Emanuel is a former Obama White House Health Policy Adviser and the Vice Provost of Global Initiatives at the University of Pennsylvania. He and 18 other health experts recently published a paper in the journal Science, laying out what they call a Fair Priority Model for a COVID vaccine distribution plan. 

"The primary focus initially out of the box is to reduce premature deaths," he said. "Once that's under control, we shift to minimizing the economic and social deprivations, things like unemployment, poverty, suspension of educational opportunities."

After those two priorities are met, he adds, then the focus should be on attaining herd immunity.

Vaccine nationalism is probably going to play a role... You just can't take all your vaccine and hoard it.- Dr.
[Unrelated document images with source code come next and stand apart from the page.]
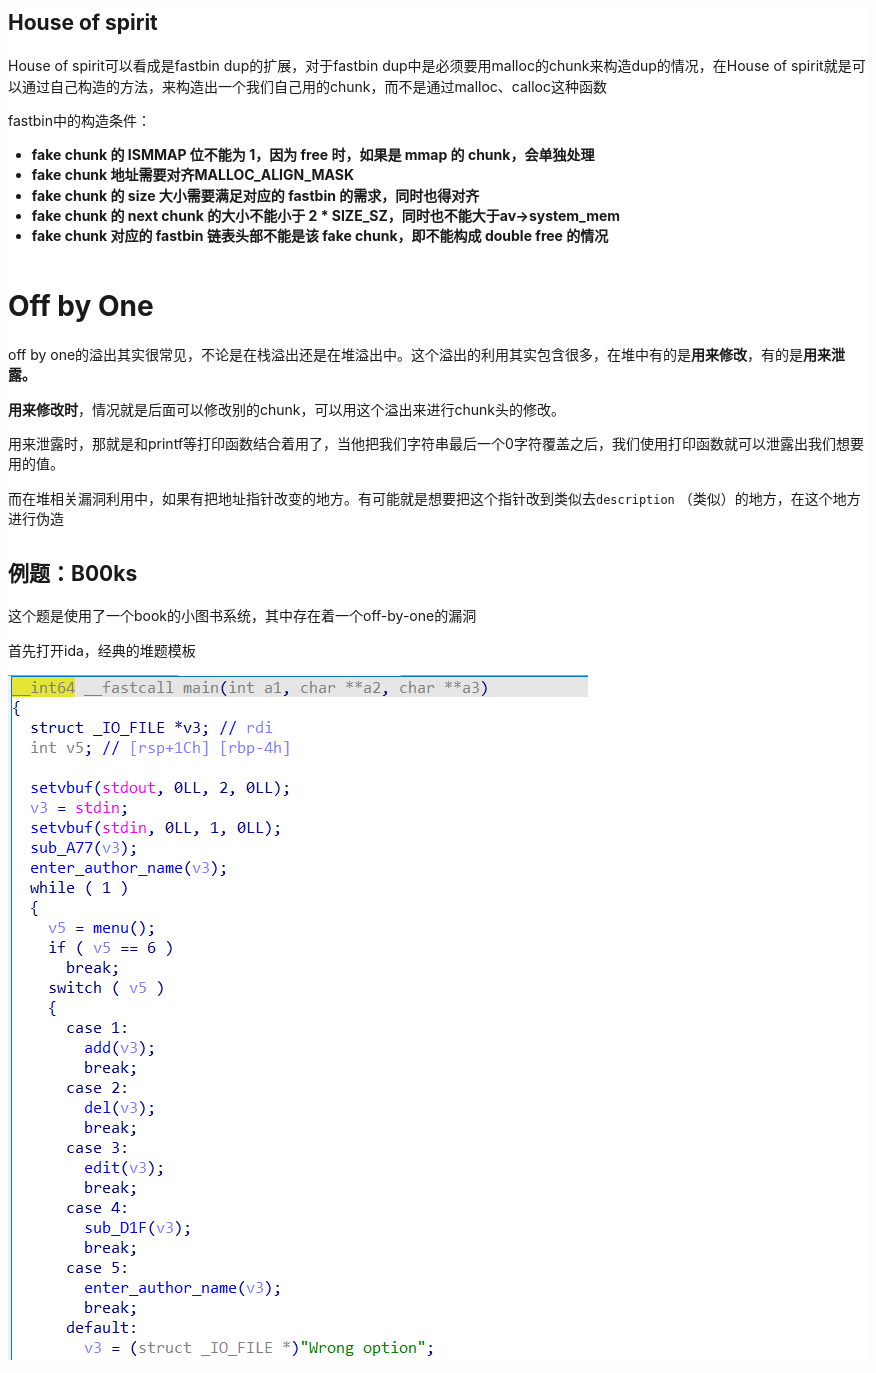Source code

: ## House of spirit

House of spirit可以看成是fastbin dup的扩展，对于fastbin dup中是必须要用malloc的chunk来构造dup的情况，在House of spirit就是可以通过自己构造的方法，来构造出一个我们自己用的chunk，而不是通过malloc、calloc这种函数

fastbin中的构造条件：

- **fake chunk 的 ISMMAP 位不能为 1，因为 free 时，如果是 mmap 的 chunk，会单独处理**
- **fake chunk 地址需要对齐MALLOC_ALIGN_MASK**
- **fake chunk 的 size 大小需要满足对应的 fastbin 的需求，同时也得对齐**
- **fake chunk 的 next chunk 的大小不能小于 2 * SIZE_SZ，同时也不能大于av->system_mem**
- **fake chunk 对应的 fastbin 链表头部不能是该 fake chunk，即不能构成 double free 的情况**

# Off by One

off by one的溢出其实很常见，不论是在栈溢出还是在堆溢出中。这个溢出的利用其实包含很多，在堆中有的是**用来修改**，有的是**用来泄露。**

**用来修改时**，情况就是后面可以修改别的chunk，可以用这个溢出来进行chunk头的修改。

用来泄露时，那就是和printf等打印函数结合着用了，当他把我们字符串最后一个0字符覆盖之后，我们使用打印函数就可以泄露出我们想要用的值。

而在堆相关漏洞利用中，如果有把地址指针改变的地方。有可能就是想要把这个指针改到类似去`description` （类似）的地方，在这个地方进行伪造

## 例题：B00ks

这个题是使用了一个book的小图书系统，其中存在着一个off-by-one的漏洞

首先打开ida，经典的堆题模板

![Untitled](Untitled%208.png)
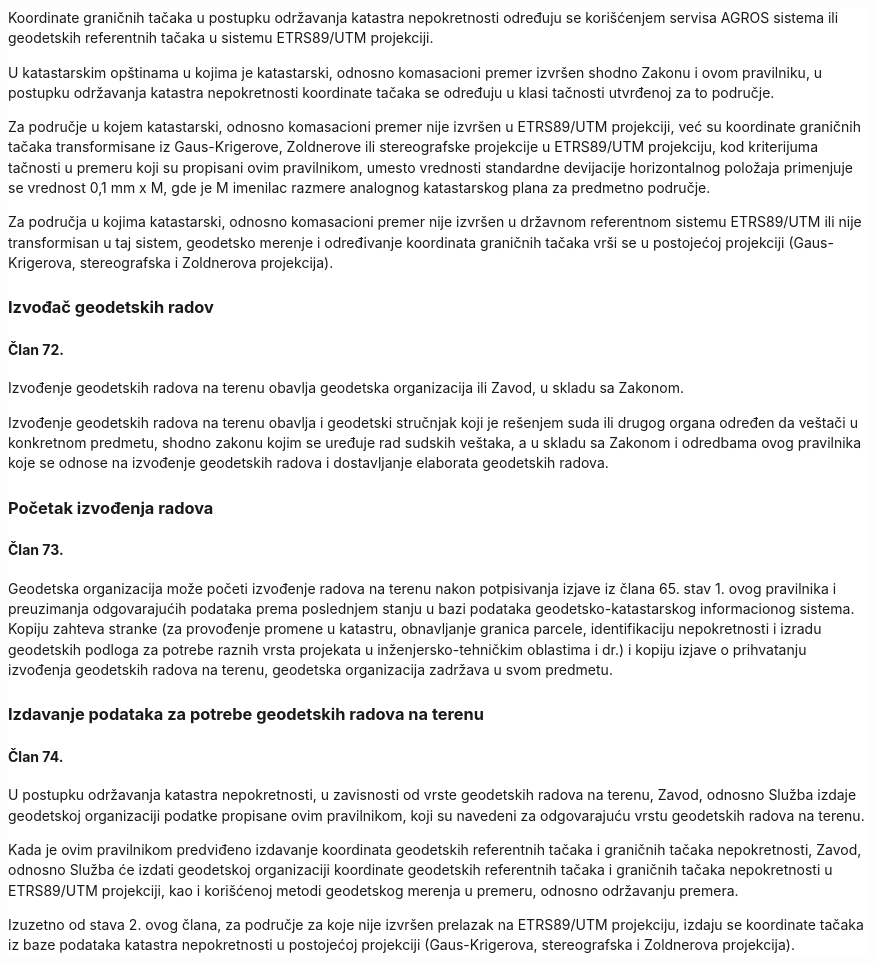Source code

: Koordinate graničnih tačaka u postupku održavanja katastra nepokretnosti određuju se korišćenjem servisa AGROS sistema ili geodetskih referentnih tačaka u sistemu ETRS89/UTM projekciji.

U katastarskim opštinama u kojima je katastarski, odnosno komasacioni premer izvršen shodno Zakonu i ovom pravilniku, u postupku održavanja katastra nepokretnosti koordinate tačaka se određuju u klasi tačnosti utvrđenoj za to područje.

Za područje u kojem katastarski, odnosno komasacioni premer nije izvršen u ETRS89/UTM projekciji, već su koordinate graničnih tačaka transformisane iz Gaus-Krigerove, Zoldnerove ili stereografske projekcije u ETRS89/UTM projekciju, kod kriterijuma tačnosti u premeru koji su propisani ovim pravilnikom, umesto vrednosti standardne devijacije horizontalnog položaja primenjuje se vrednost 0,1 mm x M, gde je M imenilac razmere analognog katastarskog plana za predmetno područje.

Za područja u kojima katastarski, odnosno komasacioni premer nije izvršen u državnom referentnom sistemu ETRS89/UTM ili nije transformisan u taj sistem, geodetsko merenje i određivanje koordinata graničnih tačaka vrši se u postojećoj projekciji (Gaus-Krigerova, stereografska i Zoldnerova projekcija).

### Izvođač geodetskih radov
#### Član 72.

Izvođenje geodetskih radova na terenu obavlja geodetska organizacija ili Zavod, u skladu sa Zakonom. 

Izvođenje geodetskih radova na terenu obavlja i geodetski stručnjak koji je rešenjem suda ili drugog organa određen da veštači u konkretnom predmetu, shodno zakonu kojim se uređuje rad sudskih veštaka, a u skladu sa Zakonom i odredbama ovog pravilnika koje se odnose na izvođenje geodetskih radova i dostavljanje elaborata geodetskih radova.

### Početak izvođenja radova
#### Član 73.

Geodetska organizacija može početi izvođenje radova na terenu nakon potpisivanja izjave iz člana 65. stav 1. ovog pravilnika i preuzimanja odgovarajućih podataka prema poslednjem stanju u bazi podataka geodetsko-katastarskog informacionog sistema. Kopiju zahteva stranke (za provođenje promene u katastru, obnavljanje granica parcele, identifikaciju nepokretnosti i izradu geodetskih podloga za potrebe raznih vrsta projekata u inženjersko-tehničkim oblastima i dr.) i kopiju izjave o prihvatanju izvođenja geodetskih radova na terenu, geodetska organizacija zadržava u svom predmetu.

### Izdavanje podataka za potrebe geodetskih radova na terenu
#### Član 74.

U postupku održavanja katastra nepokretnosti, u zavisnosti od vrste geodetskih radova na terenu, Zavod, odnosno Služba izdaje geodetskoj organizaciji podatke propisane ovim pravilnikom, koji su navedeni za odgovarajuću vrstu geodetskih radova na terenu. 

Kada je ovim pravilnikom predviđeno izdavanje koordinata geodetskih referentnih tačaka i graničnih tačaka nepokretnosti, Zavod, odnosno Služba će izdati geodetskoj organizaciji koordinate geodetskih referentnih tačaka i graničnih tačaka nepokretnosti u ETRS89/UTM projekciji, kao i korišćenoj metodi geodetskog merenja u premeru, odnosno održavanju premera. 

Izuzetno od stava 2. ovog člana, za područje za koje nije izvršen prelazak na ETRS89/UTM projekciju, izdaju se koordinate tačaka iz baze podataka katastra nepokretnosti u postojećoj projekciji (Gaus-Krigerova, stereografska i Zoldnerova projekcija). 
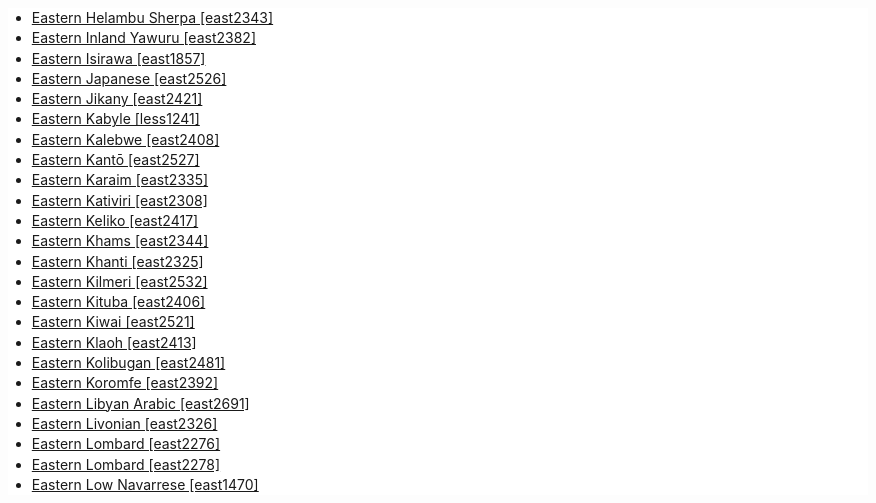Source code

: - [Eastern Helambu Sherpa [east2343]](tree/sinotibetan.sino1245/bodic.bodi1256/bodish.bodi1257/oldmoderntibetan.oldm1245/tibetic.tibe1276/southwesterntibetic.sout3216/kyirongkagate.kyir1235/yolmokagate.yolm1234/helambusherpa.hela1238/easternhelambusherpa.east2343/easternhelambusherpa.east2343.ini)
- [Eastern Inland Yawuru [east2382]](tree/nyulnyulan.nyul1248/easternnyulnyulan.east2381/yawuric.yawu1243/yawuru.yawu1244/easterninlandyawuru.east2382/easterninlandyawuru.east2382.ini)
- [Eastern Isirawa [east1857]](tree/kwerbic.kwer1242/isirawa.isir1237/easternisirawa.east1857/easternisirawa.east1857.ini)
- [Eastern Japanese [east2526]](tree/japonic.japo1237/japanese.japa1256/japantaiwanjapanese.japa1258/nuclearjapanese.nucl1643/easternjapanese.east2526/easternjapanese.east2526.ini)
- [Eastern Jikany [east2421]](tree/nilotic.nilo1247/westernnilotic.west2493/dinkanuer.dink1261/nuerreel.nuer1245/nuer.nuer1246/easternjikany.east2421/easternjikany.east2421.ini)
- [Eastern Kabyle [less1241]](tree/afroasiatic.afro1255/berber.berb1260/kabyleatlasberber.kaby1244/kabyle.kaby1243/easternkabyle.less1241/easternkabyle.less1241.ini)
- [Eastern Kalebwe [east2408]](tree/atlanticcongo.atla1278/voltacongo.volt1241/benuecongo.benu1247/bantoid.bant1294/southernbantoid.sout3152/narrowbantu.narr1281/centralwesternbantu.cent2260/luban.luba1253/mbaganilwalwa.mbag1239/songe.song1303/easternkalebwe.east2408/easternkalebwe.east2408.ini)
- [Eastern Kantō [east2527]](tree/japonic.japo1237/japanese.japa1256/japantaiwanjapanese.japa1258/nuclearjapanese.nucl1643/easternjapanese.east2526/kanto.kant1251/easternkanto.east2527/easternkanto.east2527.ini)
- [Eastern Karaim [east2335]](tree/turkic.turk1311/commonturkic.comm1245/oghuzkipchakuyghur.oghu1246/oghuz.oghu1243/kipchak.kipc1239/westkipchak.west1472/karaim.kara1464/easternkaraim.east2335/easternkaraim.east2335.ini)
- [Eastern Kativiri [east2308]](tree/indoeuropean.indo1319/indoiranian.indo1320/nuristani.nuri1243/katikamviri.kati1241/kati.kati1270/easternkativiri.east2308/easternkativiri.east2308.ini)
- [Eastern Keliko [east2417]](tree/centralsudanic.cent2225/morumadi.moru1252/centralmorumadi.cent2043/kalikoic.kali1312/keliko.keli1248/easternkeliko.east2417/easternkeliko.east2417.ini)
- [Eastern Khams [east2344]](tree/sinotibetan.sino1245/bodic.bodi1256/bodish.bodi1257/oldmoderntibetan.oldm1245/tibetic.tibe1276/khamhor.kham1299/khamstibetan.kham1282/easternkhams.east2344/easternkhams.east2344.ini)
- [Eastern Khanti [east2325]](tree/uralic.ural1272/khantyic.khan1279/westkhanty.west2866/khanty.khan1273/easternkhanti.east2325/easternkhanti.east2325.ini)
- [Eastern Kilmeri [east2532]](tree/border.bord1247/bewani.bewa1242/pagikilmeri.pagi1245/kilmeri.kilm1241/easternkilmeri.east2532/easternkilmeri.east2532.ini)
- [Eastern Kituba [east2406]](tree/atlanticcongo.atla1278/voltacongo.volt1241/benuecongo.benu1247/bantoid.bant1294/southernbantoid.sout3152/narrowbantu.narr1281/centralwesternbantu.cent2260/kongoyakasukuhungan.kong1295/nuclearkongoyakasukuhungan.nucl1741/corekikongo.core1256/koongokituba.koon1247/kitubademocraticrepublicofcongo.kitu1246/easternkituba.east2406/easternkituba.east2406.ini)
- [Eastern Kiwai [east2521]](tree/kiwaian.kiwa1251/southernkiwai.sout2949/easternkiwai.east2521/easternkiwai.east2521.ini)
- [Eastern Klaoh [east2413]](tree/atlanticcongo.atla1278/voltacongo.volt1241/kru.krua1234/westernkru.west2485/klaotajuasohn.klao1242/klao.klao1243/easternklaoh.east2413/easternklaoh.east2413.ini)
- [Eastern Kolibugan [east2481]](tree/austronesian.aust1307/nuclearaustronesian.nucl1752/malayopolynesian.mala1545/greatercentralphilippine.grea1284/subanen.suba1253/nuclearsubanen.nucl1726/eastnuclearsubanen.east2769/centralsubanen.cent2089/easternkolibugan.east2481/easternkolibugan.east2481.ini)
- [Eastern Koromfe [east2392]](tree/atlanticcongo.atla1278/voltacongo.volt1241/northvoltacongo.nort3149/gur.gura1261/centralgur.cent2243/northerncentralgur.nort2777/koromfe.koro1298/easternkoromfe.east2392/easternkoromfe.east2392.ini)
- [Eastern Libyan Arabic [east2691]](tree/afroasiatic.afro1255/semitic.semi1276/westsemitic.west2786/centralsemitic.cent2236/arabian.arab1394/arabic.arab1395/northafricanarabic.nort3191/libyanarabic.liby1240/easternlibyanarabic.east2691/easternlibyanarabic.east2691.ini)
- [Eastern Livonian [east2326]](tree/uralic.ural1272/finnic.finn1317/liv.livv1244/easternlivonian.east2326/easternlivonian.east2326.ini)
- [Eastern Lombard [east2276]](tree/indoeuropean.indo1319/italic.ital1284/latinofaliscan.lati1262/latinic.lati1263/imperiallatin.impe1234/romance.roma1334/italowesternromance.ital1285/westernromance.west2813/shiftedwesternromance.shif1234/northwesternshiftedromance.nort3208/galloitalian.gall1279/lombard.lomb1257/easternlombard.east2276/easternlombard.east2276.ini)
- [Eastern Lombard [east2278]](tree/indoeuropean.indo1319/italic.ital1284/latinofaliscan.lati1262/latinic.lati1263/imperiallatin.impe1234/romance.roma1334/italowesternromance.ital1285/westernromance.west2813/shiftedwesternromance.shif1234/northwesternshiftedromance.nort3208/galloitalian.gall1279/lombard.lomb1257/easternlombard.east2278/easternlombard.east2278.ini)
- [Eastern Low Navarrese [east1470]](tree/basque.basq1248/basquenavarrolabourdin.basq1249/easternlownavarrese.east1470/easternlownavarrese.east1470.ini)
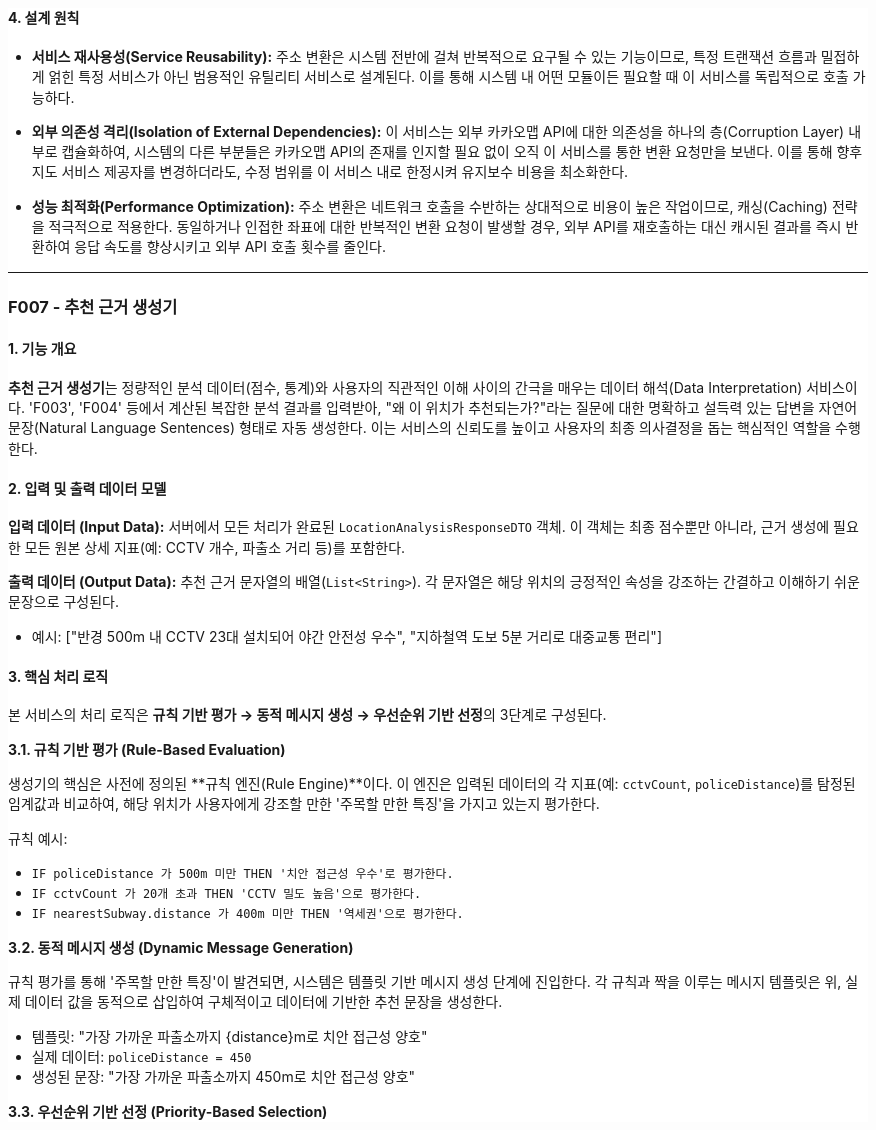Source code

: #### 4. 설계 원칙

- **서비스 재사용성(Service Reusability):** 주소 변환은 시스템 전반에 걸쳐 반복적으로 요구될 수 있는 기능이므로, 특정 트랜잭션 흐름과 밀접하게 얽힌 특정 서비스가 아닌 범용적인 유틸리티 서비스로 설계된다. 이를 통해 시스템 내 어떤 모듈이든 필요할 때 이 서비스를 독립적으로 호출 가능하다.

- **외부 의존성 격리(Isolation of External Dependencies):** 이 서비스는 외부 카카오맵 API에 대한 의존성을 하나의 층(Corruption Layer) 내부로 캡슐화하여, 시스템의 다른 부분들은 카카오맵 API의 존재를 인지할 필요 없이 오직 이 서비스를 통한 변환 요청만을 보낸다. 이를 통해 향후 지도 서비스 제공자를 변경하더라도, 수정 범위를 이 서비스 내로 한정시켜 유지보수 비용을 최소화한다.

- **성능 최적화(Performance Optimization):** 주소 변환은 네트워크 호출을 수반하는 상대적으로 비용이 높은 작업이므로, 캐싱(Caching) 전략을 적극적으로 적용한다. 동일하거나 인접한 좌표에 대한 반복적인 변환 요청이 발생할 경우, 외부 API를 재호출하는 대신 캐시된 결과를 즉시 반환하여 응답 속도를 향상시키고 외부 API 호출 횟수를 줄인다.

---

### F007 - 추천 근거 생성기

#### 1. 기능 개요

**추천 근거 생성기**는 정량적인 분석 데이터(점수, 통계)와 사용자의 직관적인 이해 사이의 간극을 매우는 데이터 해석(Data Interpretation) 서비스이다. 'F003', 'F004' 등에서 계산된 복잡한 분석 결과를 입력받아, "왜 이 위치가 추천되는가?"라는 질문에 대한 명확하고 설득력 있는 답변을 자연어 문장(Natural Language Sentences) 형태로 자동 생성한다. 이는 서비스의 신뢰도를 높이고 사용자의 최종 의사결정을 돕는 핵심적인 역할을 수행한다.

#### 2. 입력 및 출력 데이터 모델

**입력 데이터 (Input Data):** 서버에서 모든 처리가 완료된 `LocationAnalysisResponseDTO` 객체. 이 객체는 최종 점수뿐만 아니라, 근거 생성에 필요한 모든 원본 상세 지표(예: CCTV 개수, 파출소 거리 등)를 포함한다.

**출력 데이터 (Output Data):** 추천 근거 문자열의 배열(`List<String>`). 각 문자열은 해당 위치의 긍정적인 속성을 강조하는 간결하고 이해하기 쉬운 문장으로 구성된다.

- 예시: ["반경 500m 내 CCTV 23대 설치되어 야간 안전성 우수", "지하철역 도보 5분 거리로 대중교통 편리"]

#### 3. 핵심 처리 로직

본 서비스의 처리 로직은 **규칙 기반 평가 → 동적 메시지 생성 → 우선순위 기반 선정**의 3단계로 구성된다.

**3.1. 규칙 기반 평가 (Rule-Based Evaluation)**

생성기의 핵심은 사전에 정의된 **규칙 엔진(Rule Engine)**이다. 이 엔진은 입력된 데이터의 각 지표(예: `cctvCount`, `policeDistance`)를 탐정된 임계값과 비교하여, 해당 위치가 사용자에게 강조할 만한 '주목할 만한 특징'을 가지고 있는지 평가한다.

규칙 예시:
- `IF policeDistance 가 500m 미만 THEN '치안 접근성 우수'로 평가한다.`
- `IF cctvCount 가 20개 초과 THEN 'CCTV 밀도 높음'으로 평가한다.`
- `IF nearestSubway.distance 가 400m 미만 THEN '역세권'으로 평가한다.`

**3.2. 동적 메시지 생성 (Dynamic Message Generation)**

규칙 평가를 통해 '주목할 만한 특징'이 발견되면, 시스템은 템플릿 기반 메시지 생성 단계에 진입한다. 각 규칙과 짝을 이루는 메시지 템플릿은 위, 실제 데이터 값을 동적으로 삽입하여 구체적이고 데이터에 기반한 추천 문장을 생성한다.

- 템플릿: "가장 가까운 파출소까지 {distance}m로 치안 접근성 양호"
- 실제 데이터: `policeDistance = 450`
- 생성된 문장: "가장 가까운 파출소까지 450m로 치안 접근성 양호"

**3.3. 우선순위 기반 선정 (Priority-Based Selection)**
Ezekiel Emanuel

These priorities are significantly distinct from the WHO's recommendations to distribute vaccines to countries based on population size. 

"The people who are really sick, who we can help with a vaccine, they ought to take priority. Places like New Zealand or Singapore or Taiwan are doing extremely well. A low number of cases, a low number of deaths. Putting vaccine there is not going to do a lot in terms of limiting harm," he said. 

"On the other hand, countries that have a high rate like India or Brazil or even the United States, those countries, the vaccine is going to do much more in terms of limiting harm and benefiting people. And it does seem intuitive that those countries ought to get top priority."

A boy looks at Sinovac Biotech LTD's vaccine candidate for COVID-19 on display in Beijing. (NOEL CELIS/AFP via Getty Images)

Emanuel is cautiously optimistic that a vaccine can be distributed in a way that's fair and equitable - even considering vaccine nationalism, the idea that the government of a country that develops the first vaccine will keep it all for domestic use.

"We in our paper recognize vaccine nationalism is probably going to play a role. One of the things we say is it can lead to giving preference to citizens of the country, but it's not absolute preference. You just can't take all your vaccine and hoard it." 

"Extra vaccine needs to be let out to the world so that other countries can address the problem… We're not going to be able to open up international trade, international travel and lots of the economy unless all countries have a vaccine and actually have herd immunity."

Despite all of this, Emanuel has hope that it can be done. 

"Before we wrote our paper, I don't think anyone had any idea what fair and equitable looked like. And so I think offering a coherent plan helps."